START Data under study

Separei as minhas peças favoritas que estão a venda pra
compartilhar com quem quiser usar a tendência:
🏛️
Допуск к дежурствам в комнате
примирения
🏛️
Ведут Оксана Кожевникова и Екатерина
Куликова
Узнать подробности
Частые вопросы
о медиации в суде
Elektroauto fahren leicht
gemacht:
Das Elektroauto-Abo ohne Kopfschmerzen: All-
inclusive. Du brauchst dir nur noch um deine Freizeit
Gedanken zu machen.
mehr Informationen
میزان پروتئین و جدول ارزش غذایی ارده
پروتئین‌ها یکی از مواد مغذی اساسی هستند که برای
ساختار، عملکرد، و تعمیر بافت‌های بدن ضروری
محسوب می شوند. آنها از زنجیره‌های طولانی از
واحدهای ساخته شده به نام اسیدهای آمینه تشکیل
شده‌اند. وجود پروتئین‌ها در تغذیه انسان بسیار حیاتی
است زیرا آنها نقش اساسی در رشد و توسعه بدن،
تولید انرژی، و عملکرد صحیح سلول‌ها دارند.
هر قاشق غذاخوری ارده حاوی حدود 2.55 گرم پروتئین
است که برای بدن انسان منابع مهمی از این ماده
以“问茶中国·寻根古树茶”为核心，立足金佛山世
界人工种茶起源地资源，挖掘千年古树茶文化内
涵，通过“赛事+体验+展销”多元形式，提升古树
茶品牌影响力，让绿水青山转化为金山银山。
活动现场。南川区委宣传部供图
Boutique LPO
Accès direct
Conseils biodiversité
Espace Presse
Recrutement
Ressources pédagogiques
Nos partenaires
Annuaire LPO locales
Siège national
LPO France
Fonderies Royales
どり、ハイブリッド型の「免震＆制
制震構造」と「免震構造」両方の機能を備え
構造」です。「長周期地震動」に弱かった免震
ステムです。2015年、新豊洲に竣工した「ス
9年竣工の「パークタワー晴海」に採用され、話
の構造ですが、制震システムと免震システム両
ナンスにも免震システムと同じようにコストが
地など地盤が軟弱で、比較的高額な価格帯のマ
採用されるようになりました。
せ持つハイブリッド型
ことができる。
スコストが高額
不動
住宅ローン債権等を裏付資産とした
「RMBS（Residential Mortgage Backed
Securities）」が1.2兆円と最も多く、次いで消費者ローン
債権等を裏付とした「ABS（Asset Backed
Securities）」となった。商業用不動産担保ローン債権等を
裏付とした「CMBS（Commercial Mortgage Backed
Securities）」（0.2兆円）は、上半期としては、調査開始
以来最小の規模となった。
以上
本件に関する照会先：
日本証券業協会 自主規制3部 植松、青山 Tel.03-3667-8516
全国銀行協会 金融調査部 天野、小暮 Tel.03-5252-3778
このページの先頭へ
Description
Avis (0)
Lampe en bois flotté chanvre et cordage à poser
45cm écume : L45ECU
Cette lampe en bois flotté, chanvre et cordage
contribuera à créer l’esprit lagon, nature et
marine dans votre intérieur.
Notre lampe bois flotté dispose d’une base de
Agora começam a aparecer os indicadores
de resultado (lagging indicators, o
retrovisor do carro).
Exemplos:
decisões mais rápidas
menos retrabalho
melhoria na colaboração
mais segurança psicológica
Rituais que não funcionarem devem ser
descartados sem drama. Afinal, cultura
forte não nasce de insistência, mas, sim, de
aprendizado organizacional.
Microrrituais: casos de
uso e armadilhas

END Data under study

Copy out every line above that contains the word "flotté".

Lampe en bois flotté chanvre et cordage à poser
Cette lampe en bois flotté, chanvre et cordage
Notre lampe bois flotté dispose d’une base de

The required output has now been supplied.